Come precisa autorevole dottrina, caratteristica di tale transazione e' di
essere, al pari della transazione "propria" (non novativa), un negozio di
secondo grado, ma non un negozio "ausiliario", sebbene "principale"; con la
conseguenza che i diritti e gli obblighi delle parti avranno, "come unica
fonte", il contratto di transazione e non, come nella transazione propria,
il fatto causativo del rapporto originario e, quale fonte concorrente
(complementare), il contratto di transazione.

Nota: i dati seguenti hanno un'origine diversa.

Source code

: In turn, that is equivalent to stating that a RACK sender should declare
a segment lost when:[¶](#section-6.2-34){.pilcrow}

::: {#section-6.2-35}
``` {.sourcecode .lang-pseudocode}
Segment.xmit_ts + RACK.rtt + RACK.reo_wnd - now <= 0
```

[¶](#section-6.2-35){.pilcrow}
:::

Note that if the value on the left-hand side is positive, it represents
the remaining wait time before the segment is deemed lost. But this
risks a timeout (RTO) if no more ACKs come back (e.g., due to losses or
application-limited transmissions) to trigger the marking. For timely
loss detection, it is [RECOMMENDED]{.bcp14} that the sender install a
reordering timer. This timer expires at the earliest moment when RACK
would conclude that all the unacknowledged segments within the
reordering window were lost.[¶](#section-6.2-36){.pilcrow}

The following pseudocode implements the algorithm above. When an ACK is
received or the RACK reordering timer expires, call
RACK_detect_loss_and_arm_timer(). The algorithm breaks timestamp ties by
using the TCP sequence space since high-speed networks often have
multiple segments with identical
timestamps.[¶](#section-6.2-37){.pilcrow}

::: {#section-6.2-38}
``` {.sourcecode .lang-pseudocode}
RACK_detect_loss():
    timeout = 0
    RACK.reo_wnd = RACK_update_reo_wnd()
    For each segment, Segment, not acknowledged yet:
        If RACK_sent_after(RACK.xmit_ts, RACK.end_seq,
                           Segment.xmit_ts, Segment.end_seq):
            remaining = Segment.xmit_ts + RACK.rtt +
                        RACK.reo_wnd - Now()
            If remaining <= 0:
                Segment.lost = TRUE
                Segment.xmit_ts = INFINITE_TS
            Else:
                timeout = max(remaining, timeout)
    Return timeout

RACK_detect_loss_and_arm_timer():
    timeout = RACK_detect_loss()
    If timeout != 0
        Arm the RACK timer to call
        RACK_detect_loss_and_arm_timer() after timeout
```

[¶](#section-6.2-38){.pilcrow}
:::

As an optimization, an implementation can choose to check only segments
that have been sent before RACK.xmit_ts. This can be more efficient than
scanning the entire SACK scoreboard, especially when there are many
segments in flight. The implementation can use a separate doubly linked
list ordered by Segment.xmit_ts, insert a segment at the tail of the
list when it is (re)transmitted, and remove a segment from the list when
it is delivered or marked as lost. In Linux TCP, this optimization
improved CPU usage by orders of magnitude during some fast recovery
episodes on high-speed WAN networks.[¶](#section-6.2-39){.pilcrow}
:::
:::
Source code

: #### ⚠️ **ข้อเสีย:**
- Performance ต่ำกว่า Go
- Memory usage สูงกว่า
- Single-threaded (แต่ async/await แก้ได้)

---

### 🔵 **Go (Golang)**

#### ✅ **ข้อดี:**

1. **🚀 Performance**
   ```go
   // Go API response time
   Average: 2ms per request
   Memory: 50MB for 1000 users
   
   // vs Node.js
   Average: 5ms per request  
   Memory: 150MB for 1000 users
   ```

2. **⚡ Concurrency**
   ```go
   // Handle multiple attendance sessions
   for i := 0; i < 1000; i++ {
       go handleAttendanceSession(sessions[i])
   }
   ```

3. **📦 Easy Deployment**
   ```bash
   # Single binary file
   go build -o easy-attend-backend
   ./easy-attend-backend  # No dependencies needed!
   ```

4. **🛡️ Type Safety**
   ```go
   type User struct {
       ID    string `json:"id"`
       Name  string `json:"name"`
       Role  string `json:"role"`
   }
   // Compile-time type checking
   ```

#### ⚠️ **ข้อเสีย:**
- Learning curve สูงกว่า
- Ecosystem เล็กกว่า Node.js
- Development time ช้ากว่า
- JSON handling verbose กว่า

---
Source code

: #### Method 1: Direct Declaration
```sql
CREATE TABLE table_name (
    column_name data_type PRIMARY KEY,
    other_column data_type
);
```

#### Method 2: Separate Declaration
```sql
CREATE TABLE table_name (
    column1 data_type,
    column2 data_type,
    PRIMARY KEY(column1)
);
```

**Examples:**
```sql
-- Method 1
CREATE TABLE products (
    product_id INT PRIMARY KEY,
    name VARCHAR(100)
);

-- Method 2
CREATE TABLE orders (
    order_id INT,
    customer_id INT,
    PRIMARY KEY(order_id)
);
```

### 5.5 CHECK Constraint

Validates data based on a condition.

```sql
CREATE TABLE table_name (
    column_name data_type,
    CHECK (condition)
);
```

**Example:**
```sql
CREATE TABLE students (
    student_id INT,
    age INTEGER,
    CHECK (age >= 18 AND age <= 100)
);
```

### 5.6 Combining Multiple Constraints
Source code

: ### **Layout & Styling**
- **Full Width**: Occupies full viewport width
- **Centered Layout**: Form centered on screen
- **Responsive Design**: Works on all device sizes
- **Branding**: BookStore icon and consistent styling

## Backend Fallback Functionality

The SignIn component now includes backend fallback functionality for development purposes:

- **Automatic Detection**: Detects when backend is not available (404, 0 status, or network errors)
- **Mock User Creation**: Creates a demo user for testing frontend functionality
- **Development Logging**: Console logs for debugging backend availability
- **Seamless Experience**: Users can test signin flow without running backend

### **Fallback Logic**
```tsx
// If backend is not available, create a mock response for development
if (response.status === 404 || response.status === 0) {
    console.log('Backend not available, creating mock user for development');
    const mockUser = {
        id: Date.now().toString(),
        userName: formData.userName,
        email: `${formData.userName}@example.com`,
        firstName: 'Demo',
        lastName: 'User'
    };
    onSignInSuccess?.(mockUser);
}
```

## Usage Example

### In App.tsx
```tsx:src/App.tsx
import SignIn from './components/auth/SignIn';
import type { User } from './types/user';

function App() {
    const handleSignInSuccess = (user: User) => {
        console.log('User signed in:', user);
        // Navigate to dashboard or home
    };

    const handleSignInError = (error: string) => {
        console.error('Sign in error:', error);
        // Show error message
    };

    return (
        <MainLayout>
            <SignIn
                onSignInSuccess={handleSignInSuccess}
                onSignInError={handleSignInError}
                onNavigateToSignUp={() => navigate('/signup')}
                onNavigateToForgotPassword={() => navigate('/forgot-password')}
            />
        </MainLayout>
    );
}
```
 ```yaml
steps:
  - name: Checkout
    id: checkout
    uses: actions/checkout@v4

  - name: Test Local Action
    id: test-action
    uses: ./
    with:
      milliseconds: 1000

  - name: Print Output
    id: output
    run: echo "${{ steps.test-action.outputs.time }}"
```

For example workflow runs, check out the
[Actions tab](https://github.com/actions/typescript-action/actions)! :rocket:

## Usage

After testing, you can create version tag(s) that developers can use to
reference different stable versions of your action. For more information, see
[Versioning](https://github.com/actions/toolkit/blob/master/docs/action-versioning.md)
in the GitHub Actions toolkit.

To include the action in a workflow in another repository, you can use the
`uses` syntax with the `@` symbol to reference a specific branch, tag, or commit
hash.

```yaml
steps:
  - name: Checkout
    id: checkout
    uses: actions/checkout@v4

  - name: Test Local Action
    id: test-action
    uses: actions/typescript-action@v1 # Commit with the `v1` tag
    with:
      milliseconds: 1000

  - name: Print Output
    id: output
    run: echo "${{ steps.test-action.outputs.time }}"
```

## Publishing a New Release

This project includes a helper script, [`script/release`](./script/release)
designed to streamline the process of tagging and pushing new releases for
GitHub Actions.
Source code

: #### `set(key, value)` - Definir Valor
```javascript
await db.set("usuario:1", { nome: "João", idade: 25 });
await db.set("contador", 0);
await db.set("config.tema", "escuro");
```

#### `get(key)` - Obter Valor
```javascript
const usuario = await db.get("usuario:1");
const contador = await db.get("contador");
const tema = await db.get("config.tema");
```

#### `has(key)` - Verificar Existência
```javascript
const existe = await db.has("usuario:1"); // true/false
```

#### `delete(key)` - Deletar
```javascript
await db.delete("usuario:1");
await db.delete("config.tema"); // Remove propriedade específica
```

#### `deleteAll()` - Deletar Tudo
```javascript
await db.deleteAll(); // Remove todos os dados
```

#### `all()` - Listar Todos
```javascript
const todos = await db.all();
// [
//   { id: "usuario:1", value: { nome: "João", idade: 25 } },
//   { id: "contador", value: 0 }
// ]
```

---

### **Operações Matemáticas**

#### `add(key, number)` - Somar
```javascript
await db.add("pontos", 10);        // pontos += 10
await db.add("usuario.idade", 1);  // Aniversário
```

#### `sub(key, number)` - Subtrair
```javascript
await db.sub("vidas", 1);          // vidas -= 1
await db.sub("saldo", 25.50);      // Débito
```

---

Ne consegue che, al fine della norma di cui all'art. 12, comma primo, nel
testo vigente all'epoca, della legge 30 aprile 1969, n. 153, la somma dovuta
(ancorche' avente natura retributiva) in esecuzione di una transazione
novativa, in quanto del tutto disancorata dal preesistente - estinto -
rapporto di lavoro (altrettanto dicasi per qualsiasi altro rapporto), non
puo' essere considerata come corrisposta "in dipendenza del rapporto di
lavoro", ormai sparito dalla "scena giuridica"; con l'ulteriore conseguenza
che non puo' essere computata per la determinazione della base imponibile
per il calcolo dei contributi di previdenza ed assistenza sociale. In tal
senso, con specifico riferimento alla transazione novativa, ha piu' volte
deciso questa Suprema Corte (Cass. 4 dicembre 1986, n.7193; 9 maggio 1990,
n. 3809; 7 giugno 1996, n. 5313).
Conclusivamente, anche sotto il profilo teste' esaminato, pur volendosi
prescindere da quanto gia' osservato sub lett. A) della presente
motivazione, non puo' essere ritenuta come retribuzione soggetta a
contribuzione previdenziale la somma di L.367.991.888, di cui al ricorso
introduttivo di primo grado, come esattamente deciso dal Tribunale di Milano.
Per le ragioni esposte va dunque rigettato il ricorso. La complessita' della
fattispecie decisa costituisce giusto motivo per la totale compensazione tra
le parti delle spese del presente giudizio di legittimita' (art. 92, comma
secondo, cod. proc. civ.).
P.Q.M.
La Corte rigetta il ricorso; compensa interamente tra le parti le spese del
presente giudizio di cassazione.
Cosi' deciso in Roma il 4 dicembre 1998.